**EXERCISE MATERIALS**

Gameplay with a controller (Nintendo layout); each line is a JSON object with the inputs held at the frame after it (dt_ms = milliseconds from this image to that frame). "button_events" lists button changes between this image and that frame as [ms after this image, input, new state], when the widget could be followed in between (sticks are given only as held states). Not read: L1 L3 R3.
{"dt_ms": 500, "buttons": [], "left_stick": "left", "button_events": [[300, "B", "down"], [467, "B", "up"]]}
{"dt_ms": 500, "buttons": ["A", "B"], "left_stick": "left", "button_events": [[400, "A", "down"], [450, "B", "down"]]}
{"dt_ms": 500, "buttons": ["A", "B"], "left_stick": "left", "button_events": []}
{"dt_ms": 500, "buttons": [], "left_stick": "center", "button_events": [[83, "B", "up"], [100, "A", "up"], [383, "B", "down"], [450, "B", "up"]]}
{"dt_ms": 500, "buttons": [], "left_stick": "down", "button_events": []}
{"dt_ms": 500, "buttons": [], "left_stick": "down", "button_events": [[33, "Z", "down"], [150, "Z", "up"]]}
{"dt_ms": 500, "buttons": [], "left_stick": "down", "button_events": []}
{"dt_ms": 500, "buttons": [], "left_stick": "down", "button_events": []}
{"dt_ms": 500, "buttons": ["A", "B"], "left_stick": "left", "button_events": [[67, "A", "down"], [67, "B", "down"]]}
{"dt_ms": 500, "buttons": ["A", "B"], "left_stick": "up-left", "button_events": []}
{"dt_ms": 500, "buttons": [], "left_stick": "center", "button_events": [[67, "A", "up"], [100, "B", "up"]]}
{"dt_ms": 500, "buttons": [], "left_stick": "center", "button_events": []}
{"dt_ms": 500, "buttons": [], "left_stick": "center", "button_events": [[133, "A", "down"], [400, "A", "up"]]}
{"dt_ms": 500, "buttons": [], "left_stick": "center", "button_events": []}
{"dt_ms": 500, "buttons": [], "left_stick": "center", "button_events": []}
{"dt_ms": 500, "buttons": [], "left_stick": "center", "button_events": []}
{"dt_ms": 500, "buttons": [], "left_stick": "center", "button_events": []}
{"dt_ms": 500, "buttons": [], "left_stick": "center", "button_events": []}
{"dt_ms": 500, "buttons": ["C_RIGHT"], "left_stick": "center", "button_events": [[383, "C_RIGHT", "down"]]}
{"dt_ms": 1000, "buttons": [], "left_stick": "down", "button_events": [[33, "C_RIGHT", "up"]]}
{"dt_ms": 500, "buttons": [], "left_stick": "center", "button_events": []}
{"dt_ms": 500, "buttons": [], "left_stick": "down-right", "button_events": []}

**DIRECTIONS FOR THIS TASK**
Put down all the data once more, exactly as it appears above.

**WRITTEN SOLUTION**
Gameplay with a controller (Nintendo layout); each line is a JSON object with the inputs held at the frame after it (dt_ms = milliseconds from this image to that frame). "button_events" lists button changes between this image and that frame as [ms after this image, input, new state], when the widget could be followed in between (sticks are given only as held states). Not read: L1 L3 R3.
{"dt_ms": 500, "buttons": [], "left_stick": "left", "button_events": [[300, "B", "down"], [467, "B", "up"]]}
{"dt_ms": 500, "buttons": ["A", "B"], "left_stick": "left", "button_events": [[400, "A", "down"], [450, "B", "down"]]}
{"dt_ms": 500, "buttons": ["A", "B"], "left_stick": "left", "button_events": []}
{"dt_ms": 500, "buttons": [], "left_stick": "center", "button_events": [[83, "B", "up"], [100, "A", "up"], [383, "B", "down"], [450, "B", "up"]]}
{"dt_ms": 500, "buttons": [], "left_stick": "down", "button_events": []}
{"dt_ms": 500, "buttons": [], "left_stick": "down", "button_events": [[33, "Z", "down"], [150, "Z", "up"]]}
{"dt_ms": 500, "buttons": [], "left_stick": "down", "button_events": []}
{"dt_ms": 500, "buttons": [], "left_stick": "down", "button_events": []}
{"dt_ms": 500, "buttons": ["A", "B"], "left_stick": "left", "button_events": [[67, "A", "down"], [67, "B", "down"]]}
{"dt_ms": 500, "buttons": ["A", "B"], "left_stick": "up-left", "button_events": []}
{"dt_ms": 500, "buttons": [], "left_stick": "center", "button_events": [[67, "A", "up"], [100, "B", "up"]]}
{"dt_ms": 500, "buttons": [], "left_stick": "center", "button_events": []}
{"dt_ms": 500, "buttons": [], "left_stick": "center", "button_events": [[133, "A", "down"], [400, "A", "up"]]}
{"dt_ms": 500, "buttons": [], "left_stick": "center", "button_events": []}
{"dt_ms": 500, "buttons": [], "left_stick": "center", "button_events": []}
{"dt_ms": 500, "buttons": [], "left_stick": "center", "button_events": []}
{"dt_ms": 500, "buttons": [], "left_stick": "center", "button_events": []}
{"dt_ms": 500, "buttons": [], "left_stick": "center", "button_events": []}
{"dt_ms": 500, "buttons": ["C_RIGHT"], "left_stick": "center", "button_events": [[383, "C_RIGHT", "down"]]}
{"dt_ms": 1000, "buttons": [], "left_stick": "down", "button_events": [[33, "C_RIGHT", "up"]]}
{"dt_ms": 500, "buttons": [], "left_stick": "center", "button_events": []}
{"dt_ms": 500, "buttons": [], "left_stick": "down-right", "button_events": []}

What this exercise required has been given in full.